Masakan Quesadilla di batu Jimbar kebetulan murah meriah, sama harganya dengan gado-gado..jangan2 itu yang menyebabkan cafe ini laku keras..apalagi tanpa AC, jendela dan pintu terbuka lebar…dan angin sepoi-sepoi yang dibawa oleh pohon ribndang disekitarnya membuat betah…
Wah… pakai moderasi sekarang bu??
Waduhh…maaf…terpaksa, banyak sekali spam masuk dan kata-katanya jorok…apa boleh buat terpaksa pakai moderator.
Tapi jika nama kang Yari sudah dikenal biasanya langsung masuk
Oh iya, saya tahu kenapa masuk moderasi. Itu karena mungkin saya menulis namanya “Yari N K” pakai spasi antara N dan K nya, sedangkan biasanya adalah “Yari NK” tanpa spasi, jadinya mungkin dianggap baru.
Ya… saya juga tahu sih kalo makanan kita di sana juga mahal dan rasanya juga suka agak beda dengan yang aslinya di sini. Tapi mahalnya bukan karena harga bahan2nya saja, tapi juga karena “labour” dan “overhead”-nya juga yang di sana memang lebih mahal. Rasanya juga terkadang agak berbeda mungkin karena ada ingredient yang diganti atau mungkin ada adaptasi rasa. Ya maklumlah, sama seperti quesedilla saja di sini yang kalau pakai keju cheddar rasanya jadi sedikit berbeda dari yang aslinya…
Mungkin ya kang Yari…tapi walau masuk spam, jika saya buka blog, pasti langsung dikeluarkan lagi kok.

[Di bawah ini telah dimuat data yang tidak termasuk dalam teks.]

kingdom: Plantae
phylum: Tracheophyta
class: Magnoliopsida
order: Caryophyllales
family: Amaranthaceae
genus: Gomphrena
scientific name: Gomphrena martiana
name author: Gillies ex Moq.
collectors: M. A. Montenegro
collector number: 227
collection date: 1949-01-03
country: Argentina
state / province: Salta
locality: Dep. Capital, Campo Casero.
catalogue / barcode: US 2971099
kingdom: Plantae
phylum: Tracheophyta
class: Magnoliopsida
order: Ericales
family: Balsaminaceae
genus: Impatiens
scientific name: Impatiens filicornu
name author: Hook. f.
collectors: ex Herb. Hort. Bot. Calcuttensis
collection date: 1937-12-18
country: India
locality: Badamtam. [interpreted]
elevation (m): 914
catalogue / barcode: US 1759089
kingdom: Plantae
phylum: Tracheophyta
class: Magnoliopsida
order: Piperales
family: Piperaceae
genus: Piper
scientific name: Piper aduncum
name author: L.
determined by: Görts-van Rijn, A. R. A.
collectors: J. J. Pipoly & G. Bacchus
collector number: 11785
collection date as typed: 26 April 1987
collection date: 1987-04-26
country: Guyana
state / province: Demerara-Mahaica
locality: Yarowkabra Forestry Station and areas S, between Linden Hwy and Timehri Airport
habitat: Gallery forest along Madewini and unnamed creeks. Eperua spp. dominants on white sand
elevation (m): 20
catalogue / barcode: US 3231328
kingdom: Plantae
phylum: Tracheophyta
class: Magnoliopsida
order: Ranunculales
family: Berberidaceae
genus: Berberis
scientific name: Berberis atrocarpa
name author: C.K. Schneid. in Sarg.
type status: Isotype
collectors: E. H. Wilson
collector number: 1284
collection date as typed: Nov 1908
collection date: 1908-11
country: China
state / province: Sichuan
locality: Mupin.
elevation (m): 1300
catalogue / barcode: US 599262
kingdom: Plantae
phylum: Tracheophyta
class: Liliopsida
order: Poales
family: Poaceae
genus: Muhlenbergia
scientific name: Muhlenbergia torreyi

Iya, makanan-makanan tsb beradapasi dengan tempat dimana mereka memasarkannya, disesuaikan lidah pelanggannya. Seperti makanan Minang, aslinya kan pedas dan tanpa tambahan bumbu berupa gula merah..tapi di Jakarta sudah tak pedas lagi.
Saya sempat kaget, pernah diajak Direksi meninjau Kantor Wilayah Padang, saat makan terlihat sop nya begitu menggiurkan..begitu satu sendok masuk mulut..langsung deh gaber-gaber kepedasan..malu banget…sejak itu saya selalu hati-hati jika mencoba makanan….hahaha
bagus gak cafe batu jimbar yg di sanur itu??? pelayanan gmna?? dsana?